What is stored in the /boot directory?
/boot holds the files the machine needs to actually start Linux — the kernel image, the initramfs, and the bootloader's configuration.
This directory is special because it's read at the most fragile moment: power-on, before the full system exists. The boot sequence is roughly bootloader → kernel → initramfs → real system, and the first three live here:
- Kernel (
vmlinuz-*) — the compressed Linux kernel itself. - initramfs / initrd — a tiny temporary root filesystem loaded into RAM that contains just enough drivers to find and mount the real root disk.
- GRUB config — tells the bootloader which kernel(s) exist and which to start.

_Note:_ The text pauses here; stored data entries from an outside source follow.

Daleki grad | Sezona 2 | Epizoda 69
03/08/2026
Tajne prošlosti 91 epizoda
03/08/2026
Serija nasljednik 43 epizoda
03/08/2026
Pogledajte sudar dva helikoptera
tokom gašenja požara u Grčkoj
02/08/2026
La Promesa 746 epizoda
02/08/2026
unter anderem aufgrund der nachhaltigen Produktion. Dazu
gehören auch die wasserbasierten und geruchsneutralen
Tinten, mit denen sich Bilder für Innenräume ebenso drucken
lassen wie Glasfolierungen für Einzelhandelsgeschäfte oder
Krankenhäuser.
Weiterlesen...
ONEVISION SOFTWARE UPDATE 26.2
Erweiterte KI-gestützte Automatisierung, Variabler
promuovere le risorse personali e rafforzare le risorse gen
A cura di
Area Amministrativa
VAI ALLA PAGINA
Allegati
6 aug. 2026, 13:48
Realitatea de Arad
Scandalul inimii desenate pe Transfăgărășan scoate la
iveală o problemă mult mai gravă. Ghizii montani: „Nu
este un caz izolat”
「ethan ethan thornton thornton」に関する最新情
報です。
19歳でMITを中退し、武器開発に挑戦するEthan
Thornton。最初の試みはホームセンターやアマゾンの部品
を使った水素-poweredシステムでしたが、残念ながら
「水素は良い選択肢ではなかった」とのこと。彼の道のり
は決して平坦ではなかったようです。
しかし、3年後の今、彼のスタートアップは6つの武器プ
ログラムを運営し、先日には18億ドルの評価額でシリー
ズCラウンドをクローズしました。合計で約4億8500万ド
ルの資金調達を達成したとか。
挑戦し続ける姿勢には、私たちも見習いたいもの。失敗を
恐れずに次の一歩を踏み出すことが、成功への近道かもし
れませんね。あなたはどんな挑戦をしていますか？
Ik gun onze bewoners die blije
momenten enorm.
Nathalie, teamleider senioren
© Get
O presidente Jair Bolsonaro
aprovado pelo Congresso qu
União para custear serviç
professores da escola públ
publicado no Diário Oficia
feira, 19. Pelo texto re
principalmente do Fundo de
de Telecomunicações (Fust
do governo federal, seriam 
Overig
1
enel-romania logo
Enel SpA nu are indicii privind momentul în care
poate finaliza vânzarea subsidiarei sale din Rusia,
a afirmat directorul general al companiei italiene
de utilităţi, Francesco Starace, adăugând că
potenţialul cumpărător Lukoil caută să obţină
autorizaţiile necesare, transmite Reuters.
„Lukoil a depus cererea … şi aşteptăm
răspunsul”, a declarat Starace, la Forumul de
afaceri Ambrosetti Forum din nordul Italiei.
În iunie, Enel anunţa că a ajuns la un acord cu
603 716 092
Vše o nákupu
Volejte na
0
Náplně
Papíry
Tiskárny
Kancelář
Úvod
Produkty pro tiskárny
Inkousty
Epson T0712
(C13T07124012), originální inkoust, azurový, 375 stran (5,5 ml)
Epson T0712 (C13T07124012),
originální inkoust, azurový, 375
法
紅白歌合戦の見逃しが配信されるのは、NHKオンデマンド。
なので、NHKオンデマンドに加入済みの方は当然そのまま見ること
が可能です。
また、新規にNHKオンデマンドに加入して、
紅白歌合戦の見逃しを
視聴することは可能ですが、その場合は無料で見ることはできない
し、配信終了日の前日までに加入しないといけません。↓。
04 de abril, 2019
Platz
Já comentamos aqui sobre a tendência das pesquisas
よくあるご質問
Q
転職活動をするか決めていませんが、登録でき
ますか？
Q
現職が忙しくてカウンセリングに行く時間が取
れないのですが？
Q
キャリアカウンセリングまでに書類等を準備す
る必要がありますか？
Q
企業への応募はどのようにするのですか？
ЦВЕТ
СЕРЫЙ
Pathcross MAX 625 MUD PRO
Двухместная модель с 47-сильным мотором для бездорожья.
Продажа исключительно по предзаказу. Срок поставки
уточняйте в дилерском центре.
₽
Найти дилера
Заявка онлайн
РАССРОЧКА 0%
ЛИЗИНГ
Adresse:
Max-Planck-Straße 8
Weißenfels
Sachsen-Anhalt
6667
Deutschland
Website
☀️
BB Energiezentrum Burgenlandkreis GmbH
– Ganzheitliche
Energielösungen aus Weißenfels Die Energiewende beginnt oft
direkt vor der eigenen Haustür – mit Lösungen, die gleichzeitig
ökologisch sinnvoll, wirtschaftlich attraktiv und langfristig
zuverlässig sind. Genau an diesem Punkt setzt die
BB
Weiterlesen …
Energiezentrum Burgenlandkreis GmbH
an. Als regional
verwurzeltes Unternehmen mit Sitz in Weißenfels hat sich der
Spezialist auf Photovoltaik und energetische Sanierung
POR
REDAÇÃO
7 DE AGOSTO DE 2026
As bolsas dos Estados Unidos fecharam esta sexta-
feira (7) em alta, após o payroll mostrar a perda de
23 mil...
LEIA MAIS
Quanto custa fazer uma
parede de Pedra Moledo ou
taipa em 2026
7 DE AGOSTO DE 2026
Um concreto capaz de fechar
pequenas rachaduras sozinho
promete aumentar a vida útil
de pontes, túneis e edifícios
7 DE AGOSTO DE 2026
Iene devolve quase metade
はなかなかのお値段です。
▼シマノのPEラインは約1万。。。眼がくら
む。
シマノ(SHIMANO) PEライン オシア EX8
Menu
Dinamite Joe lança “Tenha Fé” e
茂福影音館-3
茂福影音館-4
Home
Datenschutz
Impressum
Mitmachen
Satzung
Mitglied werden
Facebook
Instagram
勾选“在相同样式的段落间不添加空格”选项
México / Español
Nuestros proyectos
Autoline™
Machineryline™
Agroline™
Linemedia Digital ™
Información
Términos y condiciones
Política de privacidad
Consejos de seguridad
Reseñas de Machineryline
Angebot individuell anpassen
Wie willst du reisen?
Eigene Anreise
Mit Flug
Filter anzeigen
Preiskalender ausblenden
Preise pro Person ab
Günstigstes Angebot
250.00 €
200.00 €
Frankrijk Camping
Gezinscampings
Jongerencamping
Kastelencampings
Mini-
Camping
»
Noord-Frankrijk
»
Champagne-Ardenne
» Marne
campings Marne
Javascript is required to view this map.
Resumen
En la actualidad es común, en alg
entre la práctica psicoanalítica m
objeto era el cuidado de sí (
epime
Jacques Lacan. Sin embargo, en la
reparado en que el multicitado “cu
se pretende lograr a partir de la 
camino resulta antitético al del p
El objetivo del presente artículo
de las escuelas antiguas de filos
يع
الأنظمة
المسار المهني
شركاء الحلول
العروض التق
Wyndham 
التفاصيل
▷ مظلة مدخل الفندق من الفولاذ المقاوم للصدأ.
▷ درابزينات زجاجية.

It's often a separate partition for a practical reason: the bootloader runs before Linux understands fancy or encrypted filesystems, so /boot is kept on a simple format the firmware can read.
Gotcha: breaking /boot — deleting the kernel, corrupting GRUB's config — leaves a machine that powers on but can't load an OS. Don't hand-edit it casually; let the package manager update kernels.
Tip: A filename like vmlinuz-5.14.0-362.el9.x86_64 decodes as kernel version 5.14.0, build 362, for Enterprise Linux 9, on x86-64. Multiple such files mean multiple kernels you can boot — handy if a new one misbehaves.